The following table summarizes key distinctions among cilostazol and two related alternatives.
| Agent | Primary mechanism | Major indications | Important cautions |
|---|---|---|---|
| Cilostazol | Selective PDE3 inhibition; increases cAMP; vasodilation + antiplatelet | Intermittent claudication in PAD; improved walking distance | Contraindicated in heart failure; monitor for hypotension, tachycardia; interactions with strong CYP inhibitors/inducers |
| Dipyridamole | Nonselective PDE inhibition; antiplatelet effects via cAMP elevation | Stroke prevention adjunct; valve prophylaxis; some vasodilator use | Less robust efficacy in claudication; potential interactions with anticoagulants; headaches common |
| Pentoxifylline | Nonselective PDE inhibition; rheologic effects on blood viscosity | Peripheral vascular insufficiency with intermittent claudication (less preferred) | Variable efficacy; gastrointestinal effects; caution in bleeding risk |
Where applicable, therapy should be tailored to patient comorbidity, concomitant medications, and risk of adverse events, recognizing cilostazolβs unique combination of antiplatelet and vasodilatory actions among PDE inhibitors.
The most common adverse effects are headaches, dizziness, palpitations, and mild GI upset; edema and flushing may occur, particularly with concomitant vasodilators or fluid shifts. Bleeding risk can be enhanced when combined with other antiplatelet or anticoagulant therapies. Vision or scleral changes are uncommon but require reporting if noted.

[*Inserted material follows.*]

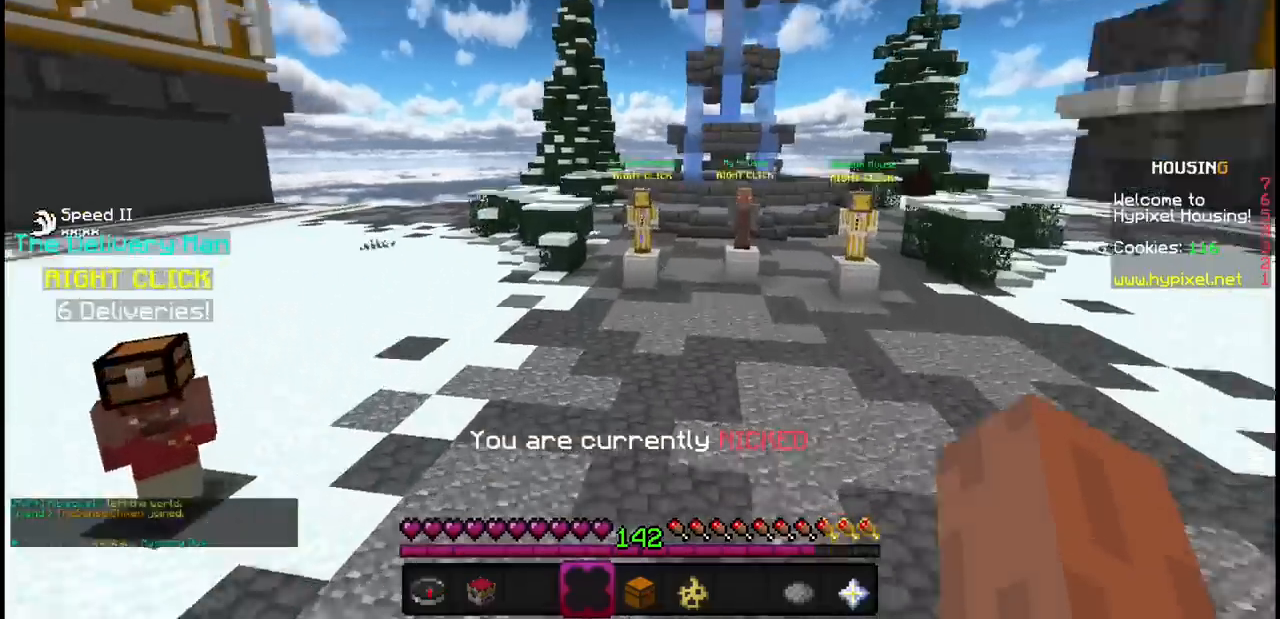
{"keys": [], "mouse": ["left", "right"], "events": []}
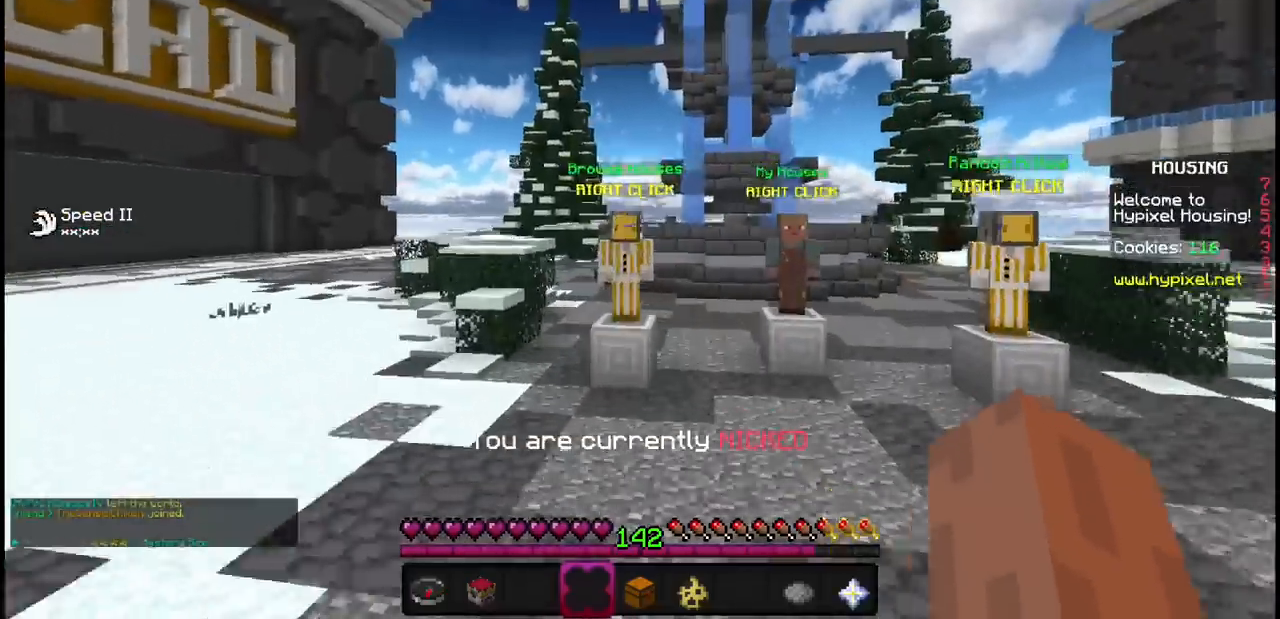
{"keys": [], "mouse": [], "events": [[333, "mouse_left", "up"], [333, "mouse_right", "up"]]}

Contraindications include a history of congestive heart failure with reduced ejection fraction. Caution is advised in hepatic or renal impairment, and in patients on strong inhibitors or inducers of CYP3A4 or CYP2C19. Pregnant patients should be managed on a case-by-case basis, with data limited on fetal effects. Regular monitoring for blood pressure, heart rate, and signs of intolerance is advised.